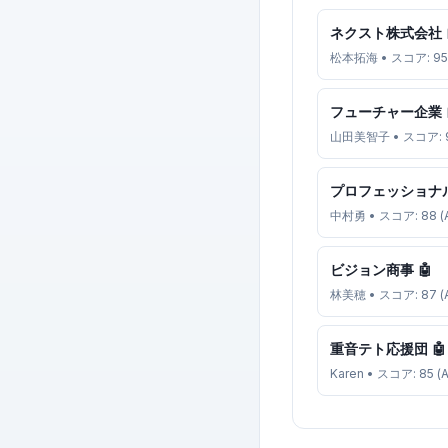
ネクスト株式会社 
松本拓海 • スコア: 95 
フューチャー企業 
山田美智子 • スコア: 9
プロフェッショナル
中村勇 • スコア: 88 (
ビジョン商事 🤖
林美穂 • スコア: 87 (
重音テト応援団 🤖
Karen • スコア: 85 (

*AIM OF THE TASK:*
After locating the line above that contains "山田美智子 • スコア: 9", write out that line and every later one exactly, through the last line of the material, and nothing else.

*RESULT:*
山田美智子 • スコア: 9
プロフェッショナル
中村勇 • スコア: 88 (
ビジョン商事 🤖
林美穂 • スコア: 87 (
重音テト応援団 🤖
Karen • スコア: 85 (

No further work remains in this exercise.